SAVIGLIANO - Una brutta esperienza al Pronto Soccorso di Savigliano: “C’è modo e modo di comunicare una diagnosi”

Il racconto di una lettrice che aveva accompagnato in ospedale un suo caro, paziente oncologico: “Il dottore è stato molto sbrigativo e scorbutico”
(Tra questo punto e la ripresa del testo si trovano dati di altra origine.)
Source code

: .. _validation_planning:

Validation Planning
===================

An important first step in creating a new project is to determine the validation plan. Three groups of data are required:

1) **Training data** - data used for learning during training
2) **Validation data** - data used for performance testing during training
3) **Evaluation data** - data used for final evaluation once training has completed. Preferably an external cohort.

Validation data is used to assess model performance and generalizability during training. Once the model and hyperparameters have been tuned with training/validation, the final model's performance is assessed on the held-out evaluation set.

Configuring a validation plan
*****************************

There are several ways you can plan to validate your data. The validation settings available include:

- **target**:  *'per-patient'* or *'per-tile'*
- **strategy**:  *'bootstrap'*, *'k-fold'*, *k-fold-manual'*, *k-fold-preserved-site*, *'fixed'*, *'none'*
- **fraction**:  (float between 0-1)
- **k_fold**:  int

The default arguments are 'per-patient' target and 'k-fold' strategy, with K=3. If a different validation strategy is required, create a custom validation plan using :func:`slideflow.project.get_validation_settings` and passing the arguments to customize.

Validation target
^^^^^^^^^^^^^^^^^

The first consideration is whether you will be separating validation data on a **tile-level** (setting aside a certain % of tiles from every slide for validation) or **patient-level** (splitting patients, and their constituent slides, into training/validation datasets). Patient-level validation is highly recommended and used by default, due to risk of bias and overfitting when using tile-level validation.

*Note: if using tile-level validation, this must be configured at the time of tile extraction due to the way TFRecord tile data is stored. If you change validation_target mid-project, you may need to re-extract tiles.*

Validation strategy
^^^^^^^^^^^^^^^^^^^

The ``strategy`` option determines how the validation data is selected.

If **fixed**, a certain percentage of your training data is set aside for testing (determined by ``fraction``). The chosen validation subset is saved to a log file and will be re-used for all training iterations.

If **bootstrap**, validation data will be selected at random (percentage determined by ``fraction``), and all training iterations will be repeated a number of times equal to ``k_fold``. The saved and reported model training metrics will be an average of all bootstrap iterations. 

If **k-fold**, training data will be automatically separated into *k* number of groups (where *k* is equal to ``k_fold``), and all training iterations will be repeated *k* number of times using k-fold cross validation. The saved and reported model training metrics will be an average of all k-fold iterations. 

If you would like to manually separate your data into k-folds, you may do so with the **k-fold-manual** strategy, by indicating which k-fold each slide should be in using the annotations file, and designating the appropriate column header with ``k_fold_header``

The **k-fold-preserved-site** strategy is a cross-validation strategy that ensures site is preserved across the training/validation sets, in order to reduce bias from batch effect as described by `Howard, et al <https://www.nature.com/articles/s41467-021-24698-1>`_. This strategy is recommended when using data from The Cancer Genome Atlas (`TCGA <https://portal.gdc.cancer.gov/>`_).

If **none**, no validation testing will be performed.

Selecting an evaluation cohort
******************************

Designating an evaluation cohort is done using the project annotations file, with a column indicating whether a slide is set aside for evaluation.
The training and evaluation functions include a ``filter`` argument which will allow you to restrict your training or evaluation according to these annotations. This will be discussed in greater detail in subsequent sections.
Redazione 19/09/2021 13:07

 
Riceviamo e pubblichiamo:
 
Il giorno 18/05/2021 alle 16,40 accompagno R. in Pronto Soccorso a Savigliano per difficoltà visiva, dolore oculare e emicrania. Tale sintomatologia è presente da diversi giorni. È stata trattata con antidolorifici prescritti dal medico di base con parziale beneficio. La sintomatologia sopra descritta rende difficoltoso camminare, vedere, riuscire a seguire un discorso, stare in luoghi con luci forti e dirette al viso.
 
Al pre-triage spiego il motivo dell'accesso e che l'invio è stato consigliato dai medici dell’IRCCS di Candiolo dai quali R. è seguito per un percorso diagnostico-terapeutico. Consegno inoltre tutta la documentazione sanitaria all'infermiera al pre-triage. Per la normativa Covid non mi è permesso l'accesso al Pronto soccorso anche se R. è chiaramente in difficoltà nel comunicare la sua storia sanitaria ed è in una condizione di fragilità.
 
L'accesso al Pronto soccorso ha seguito il percorso fast track (tale modalità prevede l'invio diretto al medico specialista quando vi è una problematica legata a uno specifico organo) e alle 18.20 R. esegue consulenza oculistica senza essere visitato dal medico di turno del Pronto soccorso.
 
Dall'esterno dei locali del Pronto soccorso insisto con l’infermiera del pre-triage e telefonicamente al numero che mi viene dato per poter parlare con il medico. Verso le 18,30 mi contatta la dottoressa R.I. che, recepite le informazioni sanitarie (già comunicate due ore prima all'infermiera del pre-triage), prende visione della documentazione che R. ha sempre avuto con sé (ma nessun operatore sanitario ha visionato) e richiede esami ematici, tac e prescrive antidolorifici. La TAC viene eseguita verso le 20.00 e si attende l'esito sin quasi alle 23.00.
 
Nel frattempo avviene il cambio del medico. Adesso di turno è il dottor G. La comunicazione dell'esito è avvenuta in maniera molto sbrigativa e con tono scorbutico: “Eh signor ... cosa vuole che le dica: in testa ha la stessa cosa che ha nella gamba”. Prescrive un altro antidolorifico e lo dimette senza contattarmi (ho sempre aspettato all'esterno dalle 16,40) anche se è palese la sua difficoltà nel camminare e nel vedere.
 
Pochi minuti prima che lo dimettessero ho telefonato al Pronto soccorso per sapere qualcosa e l'infermiere mi ha comunicato la dimissione di R. Ho fatto notare che R. fatica a camminare per la sintomatologia emergente, che ha poca forza e stabilità negli arti inferiori e che mi auguravo che non cadesse per non aggravare una situazione alquanto complessa.
 
Questa è stata la nostra esperienza. Ho cercato di tralasciare le emozioni di quelle ore. Ringrazio profondamente la dottoressa R.I. per la sua enorme professionalità e grande umanità. R. la ricordava per la competenza e per il tono di voce dolce e rassicurante.
 
Al dottor G. non ho molto da dire se non che le diagnosi mediche non sono mai belle notizie, ma le modalità comunicative fanno molta differenza nel vissuto e nella consapevolezza di chi le riceve... aiutano ad avere una dignità di vita.